== DATA TO EXAMINE ==

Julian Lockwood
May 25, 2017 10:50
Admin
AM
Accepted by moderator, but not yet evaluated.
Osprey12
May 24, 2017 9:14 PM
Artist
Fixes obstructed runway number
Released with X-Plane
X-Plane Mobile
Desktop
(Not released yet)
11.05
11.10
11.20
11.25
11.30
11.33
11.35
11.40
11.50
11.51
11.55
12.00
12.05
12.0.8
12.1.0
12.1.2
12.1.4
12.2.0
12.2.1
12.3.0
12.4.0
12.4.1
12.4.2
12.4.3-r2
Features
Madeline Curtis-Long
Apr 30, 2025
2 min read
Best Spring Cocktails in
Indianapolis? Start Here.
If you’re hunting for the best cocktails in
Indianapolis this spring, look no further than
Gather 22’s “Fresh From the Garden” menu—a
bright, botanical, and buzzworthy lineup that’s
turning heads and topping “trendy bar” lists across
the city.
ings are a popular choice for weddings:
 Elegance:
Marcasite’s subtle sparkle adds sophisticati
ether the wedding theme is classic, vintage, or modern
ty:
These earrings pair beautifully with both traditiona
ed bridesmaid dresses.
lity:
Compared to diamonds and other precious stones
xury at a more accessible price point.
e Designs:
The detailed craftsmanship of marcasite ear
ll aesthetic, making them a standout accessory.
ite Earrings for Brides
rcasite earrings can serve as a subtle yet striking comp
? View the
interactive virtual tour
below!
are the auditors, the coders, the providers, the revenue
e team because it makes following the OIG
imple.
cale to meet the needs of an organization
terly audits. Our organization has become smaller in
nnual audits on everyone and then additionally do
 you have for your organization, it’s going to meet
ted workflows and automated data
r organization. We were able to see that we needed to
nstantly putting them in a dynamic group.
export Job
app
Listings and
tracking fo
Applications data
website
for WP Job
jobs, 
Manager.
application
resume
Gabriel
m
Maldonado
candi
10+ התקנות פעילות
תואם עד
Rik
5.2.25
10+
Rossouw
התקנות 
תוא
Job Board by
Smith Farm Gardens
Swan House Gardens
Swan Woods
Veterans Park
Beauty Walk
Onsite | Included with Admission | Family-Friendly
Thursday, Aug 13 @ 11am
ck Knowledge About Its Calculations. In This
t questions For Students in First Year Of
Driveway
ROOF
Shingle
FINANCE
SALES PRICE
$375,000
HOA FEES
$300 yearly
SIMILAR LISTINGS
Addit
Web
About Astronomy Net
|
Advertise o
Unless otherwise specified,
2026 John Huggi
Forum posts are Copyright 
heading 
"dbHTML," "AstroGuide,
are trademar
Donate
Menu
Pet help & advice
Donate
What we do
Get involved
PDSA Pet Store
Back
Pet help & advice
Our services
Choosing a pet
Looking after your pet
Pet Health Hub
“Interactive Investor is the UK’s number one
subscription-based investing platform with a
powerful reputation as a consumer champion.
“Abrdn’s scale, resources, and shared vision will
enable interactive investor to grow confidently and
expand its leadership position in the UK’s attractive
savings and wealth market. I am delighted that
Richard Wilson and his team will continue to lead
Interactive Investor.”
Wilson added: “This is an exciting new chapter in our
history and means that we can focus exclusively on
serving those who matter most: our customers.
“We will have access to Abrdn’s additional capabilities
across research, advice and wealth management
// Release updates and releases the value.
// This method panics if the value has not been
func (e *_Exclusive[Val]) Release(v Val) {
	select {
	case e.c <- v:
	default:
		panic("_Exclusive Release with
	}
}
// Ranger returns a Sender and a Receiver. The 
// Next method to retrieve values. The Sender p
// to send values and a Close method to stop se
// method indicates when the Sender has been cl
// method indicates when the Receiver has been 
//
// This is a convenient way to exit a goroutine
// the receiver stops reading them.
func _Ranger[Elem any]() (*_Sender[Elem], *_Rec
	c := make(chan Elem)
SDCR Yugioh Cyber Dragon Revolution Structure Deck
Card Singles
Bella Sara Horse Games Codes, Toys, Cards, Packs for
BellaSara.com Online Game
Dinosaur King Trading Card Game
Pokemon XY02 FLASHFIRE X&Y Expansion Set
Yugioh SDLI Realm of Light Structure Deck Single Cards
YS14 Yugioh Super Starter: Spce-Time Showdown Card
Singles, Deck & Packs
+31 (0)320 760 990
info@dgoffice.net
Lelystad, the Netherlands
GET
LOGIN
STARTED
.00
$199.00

== EXERCISE BRIEF ==
Please set down again, word for word, only the lines from the start of the entries through the line with "Indianapolis this spring, look", both ends included.

== ANSWER TO THIS EXERCISE ==
Julian Lockwood
May 25, 2017 10:50
Admin
AM
Accepted by moderator, but not yet evaluated.
Osprey12
May 24, 2017 9:14 PM
Artist
Fixes obstructed runway number
Released with X-Plane
X-Plane Mobile
Desktop
(Not released yet)
11.05
11.10
11.20
11.25
11.30
11.33
11.35
11.40
11.50
11.51
11.55
12.00
12.05
12.0.8
12.1.0
12.1.2
12.1.4
12.2.0
12.2.1
12.3.0
12.4.0
12.4.1
12.4.2
12.4.3-r2
Features
Madeline Curtis-Long
Apr 30, 2025
2 min read
Best Spring Cocktails in
Indianapolis? Start Here.
If you’re hunting for the best cocktails in
Indianapolis this spring, look no further than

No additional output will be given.